A parade of world leaders from heads of state to corporate chiefs urged action on climate change at the largest summit on the issue ever organized. "The time for doubt has passed," said U.N. Secretary General Ban Ki-moon in his opening remarks at the event held Monday at the United Nations. "National action must be at the center of our response to climate change—with industrialized countries taking the lead."
Not all the world's industrialized countries saw it that way, even those who agree global warming is a threat that needs to be stopped. "The core principle of Canada's approach to climate change is balance," Prime Minister Stephen Harper said during his remarks to the conference, stressing that action on climate change should not slow economic activity. "We are balancing environmental protections with economic growth."

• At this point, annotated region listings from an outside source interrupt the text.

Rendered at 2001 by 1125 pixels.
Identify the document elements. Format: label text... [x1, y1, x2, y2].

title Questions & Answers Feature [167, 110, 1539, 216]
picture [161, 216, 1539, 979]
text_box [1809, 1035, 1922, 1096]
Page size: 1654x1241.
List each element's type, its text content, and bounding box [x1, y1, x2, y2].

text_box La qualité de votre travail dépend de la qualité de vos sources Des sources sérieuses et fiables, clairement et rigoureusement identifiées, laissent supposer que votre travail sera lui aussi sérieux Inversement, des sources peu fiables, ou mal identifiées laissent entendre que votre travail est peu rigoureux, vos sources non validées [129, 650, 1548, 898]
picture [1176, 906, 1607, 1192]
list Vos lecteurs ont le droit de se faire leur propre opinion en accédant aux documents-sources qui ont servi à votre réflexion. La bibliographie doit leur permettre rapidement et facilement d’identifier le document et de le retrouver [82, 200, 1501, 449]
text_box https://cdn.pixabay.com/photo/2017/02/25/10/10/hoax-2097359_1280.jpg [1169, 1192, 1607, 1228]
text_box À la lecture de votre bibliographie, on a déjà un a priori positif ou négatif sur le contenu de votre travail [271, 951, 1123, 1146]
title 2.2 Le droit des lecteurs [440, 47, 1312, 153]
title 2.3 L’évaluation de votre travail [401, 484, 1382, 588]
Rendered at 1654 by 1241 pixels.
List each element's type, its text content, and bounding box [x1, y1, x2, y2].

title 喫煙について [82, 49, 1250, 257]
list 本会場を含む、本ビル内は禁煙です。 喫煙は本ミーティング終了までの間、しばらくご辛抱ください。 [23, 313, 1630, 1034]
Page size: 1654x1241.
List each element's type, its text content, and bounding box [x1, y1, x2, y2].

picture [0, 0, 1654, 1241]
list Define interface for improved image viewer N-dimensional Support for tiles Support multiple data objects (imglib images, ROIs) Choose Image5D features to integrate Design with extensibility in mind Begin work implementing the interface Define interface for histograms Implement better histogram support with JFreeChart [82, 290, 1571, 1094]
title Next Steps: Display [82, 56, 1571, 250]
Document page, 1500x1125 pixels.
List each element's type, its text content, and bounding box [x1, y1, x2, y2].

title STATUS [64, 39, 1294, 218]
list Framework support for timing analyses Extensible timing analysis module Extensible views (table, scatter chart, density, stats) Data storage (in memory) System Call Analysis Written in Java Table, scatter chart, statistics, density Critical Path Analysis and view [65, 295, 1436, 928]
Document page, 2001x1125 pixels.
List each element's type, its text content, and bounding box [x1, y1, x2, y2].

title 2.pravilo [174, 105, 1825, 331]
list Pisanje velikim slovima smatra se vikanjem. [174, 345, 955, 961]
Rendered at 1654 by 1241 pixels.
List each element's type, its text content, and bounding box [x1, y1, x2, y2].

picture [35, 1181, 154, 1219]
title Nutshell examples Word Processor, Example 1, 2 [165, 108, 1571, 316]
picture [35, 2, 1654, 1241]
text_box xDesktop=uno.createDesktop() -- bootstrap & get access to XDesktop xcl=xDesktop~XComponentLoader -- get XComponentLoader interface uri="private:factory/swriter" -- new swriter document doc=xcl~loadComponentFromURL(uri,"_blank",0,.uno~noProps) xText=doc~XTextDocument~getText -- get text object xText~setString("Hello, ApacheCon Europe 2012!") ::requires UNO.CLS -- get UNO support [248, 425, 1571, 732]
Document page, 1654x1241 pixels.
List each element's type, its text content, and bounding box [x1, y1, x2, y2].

Harper is set to join President Bush at a U.S.-led meeting of the 16 largest emitters of greenhouse gases scheduled to be held later this week in Washington, D.C. "The U.S. is fully committed to climate adaptation," U.S. Secretary of State Condoleezza Rice said in an address to the 150 participants on hand at the U.N. event. This represents a public acknowledgement by the Bush administration that global warming is a problem but leaves unclear how exactly the administration hopes to contribute to efforts to solve it other than by helping cope with its impacts.
National representatives discussed such impacts, stressing the urgency for action to slow them in their remarks to attendees during one of four concurrent sessions on curbing greenhouse emissions, adapting to climate change, technological solutions, and how to pay for such changes. Paraguay, for example, is experiencing a crippling drought that has led to the worst forest fires in its recorded history, whereas Kenya's recent drought deprived the country of three quarters of its electricity supply. Diseases like Chikungunya fever, which cripple patients with joint pain, have begun to appear in new areas, such as the Indian Ocean island nation of Mauritius.
And with Arctic ice cover shrinking more than ever this past summer, the Inuit of the northern circumpolar region say their way of life is disappearing. "We are told to adapt," Sheila Watt-Cloutier, chair of the Inuit Circumpolar Council, said during her remarks on adaptation. "I find it deeply frustrating to be speaking on the necessary theme of adaptation and resilience rather than speaking on how to reverse the effects of climate change."
Although there was disagreement on exactly what should be done, there appeared to be a consensus that action should be taken to avert a 2-degree Celsius (3.6-degree Fahrenheit) rise in average global temperatures and to cut emissions of greenhouse gases in half by 2050. "By the middle of this century, we need to at least halve global emissions," German Chancellor Angela Merkel told the conferees.
That translates to stabilizing greenhouse gas levels at roughly 450 parts per million (ppm), according to Rajendra Pachauri, chair of the Intergovernmental Panel on Climate Change (IPCC). Already, atmospheric levels of carbon dioxide, the leading greenhouse gas, are approaching 400 ppm, and at least the amount of warming caused by that level is likely by century's end. Therefore, emissions would need to peak then begin to decline in short order—by 2015—in order to reach the 2050 goal.
Small island states, such as Grenada, say that target is not enough to stem the problem and could lead to the disappearance below the waves of some of these nations as well as devastating storm surges and tropical cyclones. "We do not want to have one environmental refugee," Angus Friday, Grenada's ambassador to the U.N., said. "We want to have mitigation efforts that don't take us as high as 2 degrees. If we can do that, we can avoid refugees."
Experts say the key to stemming climate change is changing the way the world uses energy. Renewable energy sources, such as the sun and wind, advances in technology to capture and store the carbon created by burning coal, and even the harvesting of uranium's energy will all likely be required. "We must acknowledge," James Rogers, chief executive of North Carolina–based Duke Energy, said during a conference address, "that if we're not serious about building more nuclear energy [power plants] around the world then we are not serious about addressing climate change."
The event was designed to spur a new global treaty to reduce emissions of greenhouse gases and stem anthropogenic climate change. Negotiations for such a treaty, a successor to the Kyoto Protocol, are scheduled to begin in Bali on December 3. Former action movie star and now governor of California, Arnold Schwarzenegger, urged "action, action, action" from world leaders in his address. Al Gore called for a ban on the construction of new coal-fired power plants, a post-Bali session to review its results, and a high-level meeting every three months afterward "until a treaty is successfully arrived at" by 2010, at the latest, the former U.S. vice president said. "We cannot continue at a slow pace,'' he added. "We must put a price on carbon."
The secretary general was more diplomatic, but no less forceful. "We need to ensure that such an agreement is in force by 2012," he said in closing remarks. But "undoubtedly there is a need for much deeper emission reductions from industrialized countries." He noted: "The cost of inaction will far outweigh the cost of action…. The current level of effort will not suffice."